▶ [Belge Bölümü]
◆ ◆ ◆ ◆ ◆

Bu sloganı her zaman duyuyoruz: “Dünyayı görmek istediğin gibi değiştiren ol!” Peki, ama bu gerçekten ne anlama geliyor? Bunun gerçekleşmesi için nasıl bir yol izlemeli, neler yapmalıyız?

Şu anda bu içeriği okuyorsanız ya da okumaya devam etmek istiyorsanız, muhtemelen aslında siz; evrimsel bir öncü, paradigma eğilimi belirleyicisi veya bilinç değiştirici denilen kişilerdensiniz. Yani değişim istiyor, değiştirmek istiyorsunuz. Ancak kendinizi tanıyorsanız, bir fark yaratmaya geldiğinizi, hatta belki de derin bir fark yarattığınızı biliyorsunuzdur. İşte bununla yüzleşelim istiyorum. Çünkü en iyi niyetli ruhlara sahip olanların bile büyük umutları gerçeklerin karmaşası içinde gizlenebiliyor. Sadece yaşamımızı devam ettirmek için, sadece hayatta kalabilmek için çabalıyorsak, değişim amacını izleyebilmek, yerine getirebilmek oldukça zordur.

Belki de bu dünyaya ne yapmak için geldiğinizi, amacınızın ne olduğunu hatırlıyorsunuz. Ancak herhangi bir korku, endişe veya şüphe nedeniyle kendi kalbinizi, ruhunuzu ihmal ettiniz veya hatta kendinize ihanet ettiniz ya da belki de buraya ne yapmak için geldiğinizi unutmuşsunuzdur ve hayatınızın amacını arıyor, ama asla bulamıyorsunuzdur. Gerçek şu ki, görevinizi yerine getirmek için hayatta olma amacınızın özelliklerini hatırlamanıza gerek yok. Sadece tek bir şeyi hatırlamanız gerekiyor.

Sen, ben ve şu an dünyada yaşayan milyonlarca insan dünyayı bir sonraki bilinç seviyesine döndürmek için burada bulunuyor. Amacımız, savaştan, yoksulluktan ve hastalıklardan arınmış, aydınlanmış bir gerçeklik paradigması ortaya koymaktır. Biz “Yeni Rüya”yı ortaya çıkaranlarız ve her birimizin burada oynayacağı önemli bir rol var. Dünyanın içinde bulunduğu kaos çok zor görünebilir. Ancak şunu unutmayın ki, sizler yalnızca kendi özel görevlerinizi yerine getirmelisiniz. Eğer içine girdiğiniz korku, şüphe ya da bunalım bir “Bilinç Değiştirici” olarak amacınızı gerçekleştirmenizi engellerse, önemli noktayı kaçırırsınız.

◆ ◆ ◆ ◆ ◆

▶ [Veri Kesimi]

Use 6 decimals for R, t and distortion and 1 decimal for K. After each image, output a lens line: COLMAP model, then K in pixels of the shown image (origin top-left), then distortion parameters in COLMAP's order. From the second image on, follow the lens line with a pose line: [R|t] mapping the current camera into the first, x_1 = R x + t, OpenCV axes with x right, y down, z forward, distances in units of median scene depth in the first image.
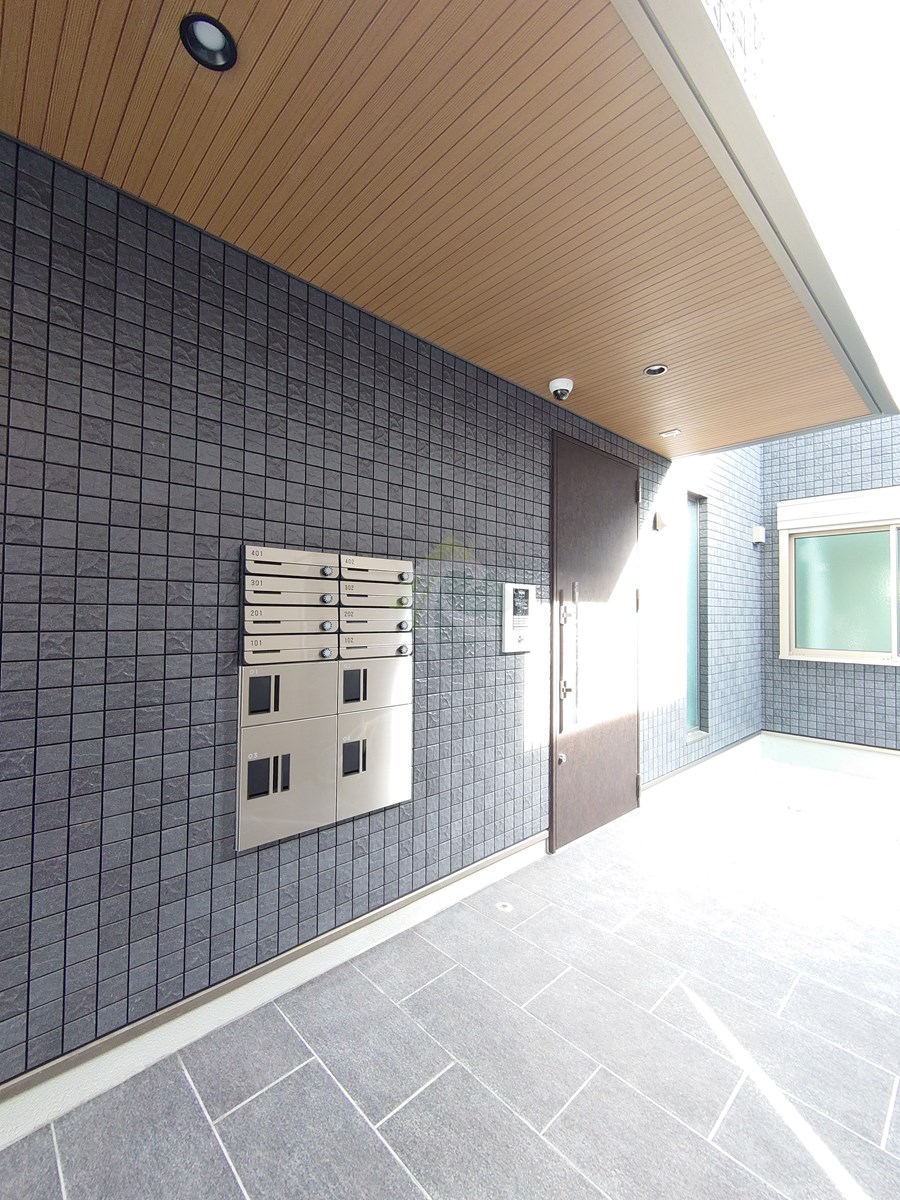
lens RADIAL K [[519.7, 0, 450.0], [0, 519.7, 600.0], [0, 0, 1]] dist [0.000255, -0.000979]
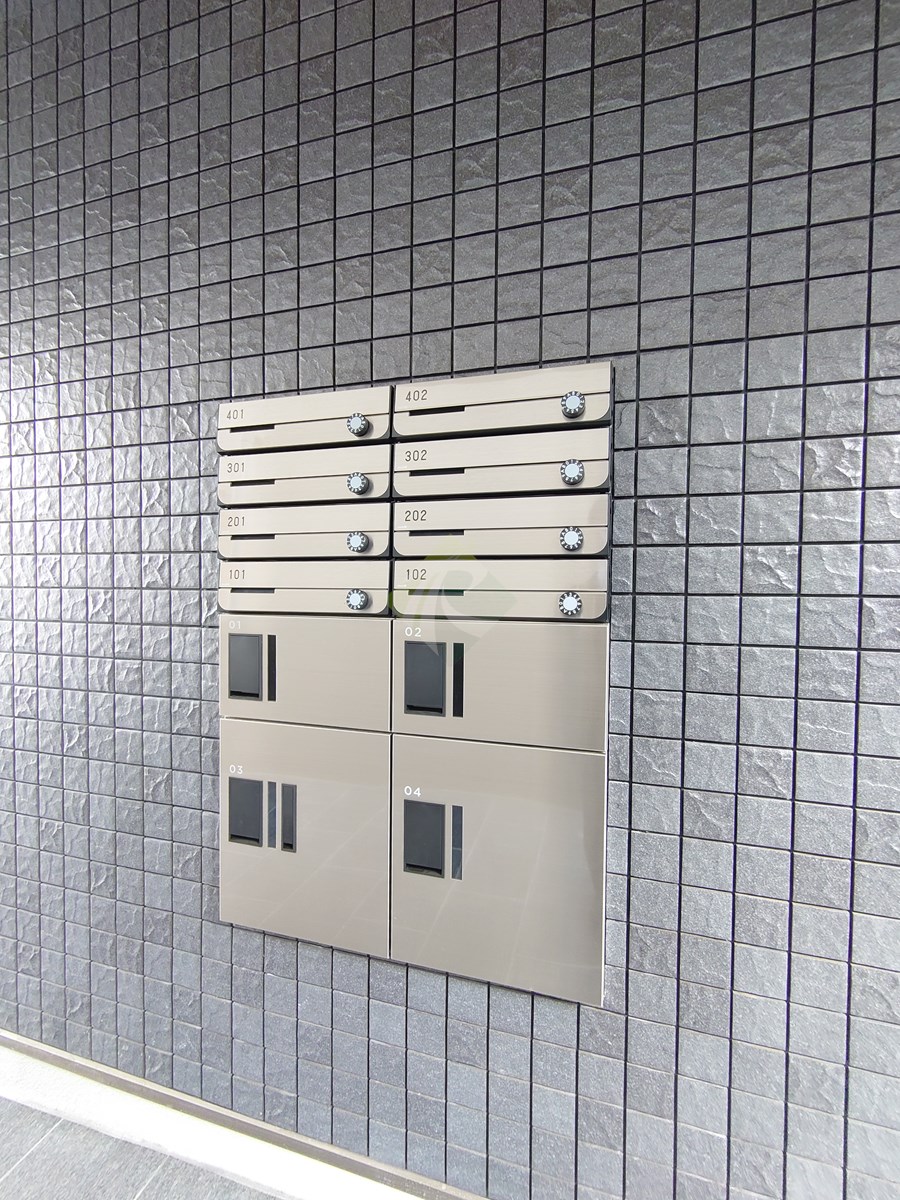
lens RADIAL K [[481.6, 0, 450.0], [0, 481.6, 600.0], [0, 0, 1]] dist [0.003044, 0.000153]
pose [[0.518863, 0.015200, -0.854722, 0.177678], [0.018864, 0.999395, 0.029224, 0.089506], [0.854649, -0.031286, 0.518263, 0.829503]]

◆ ◆ ◆ ◆ ◆

▶ [Yapılacaklar]
#1 Bilinç değişimi konulu belge bölümündeki “Dünyanın içinde bulunduğu kaos çok zor görünebilir.” cümlesini İngilizceye çevirin.
#2 Bilinç değişimi konulu belge bölümünü son cümlesinin ardından kaldığı yerden sürdürün.

▶ [Sıralı Çıktılar]
#1 The chaos the world is in may seem very hard.

#2
Belki sizin amacınızı farklı şekillerde ifade etmenize izin veren özel hediyeleriniz veya yetenekleriniz vardır. Ancak dürüst olmak gerekirse bu bir gereklilik değildir. Bu görkemli yaşam sürecinde temel rolünüz, başkalarına şifa vermek ya da başkalarını eğitmek ve tek bir elle dünyayı değiştirmek değil, sadece kendi evriminizden sorumlu olmaktır. Sizin en özel yanınız kendi bilincinizin gelişimi ölçüsündedir. Bu hayatta bulunma amacın, kendini geliştirmektir. Bu nedenle de bir öğretmen, şifacı veya yenilikçi olabilirsiniz. Ancak bu kendi evriminizin bir yan ürünüdür. Yeterince gelişmemiş ya da durağan devam eden bir durumdan değişimi öğretmeye, iyileştirmeye ya da ilerletmeye çalışmak sadece burada dönüştürmek için çabaladığımız eski paradigmaları güçlendirir. Sana bir tavsiye; başkalarını uyandırmak istiyorsan, önce kendin uyanık olmalısın! Peki, burada görevimiz nedir ve nasıl yerine getiriyoruz?

Evrimin sırrı titreşimdir!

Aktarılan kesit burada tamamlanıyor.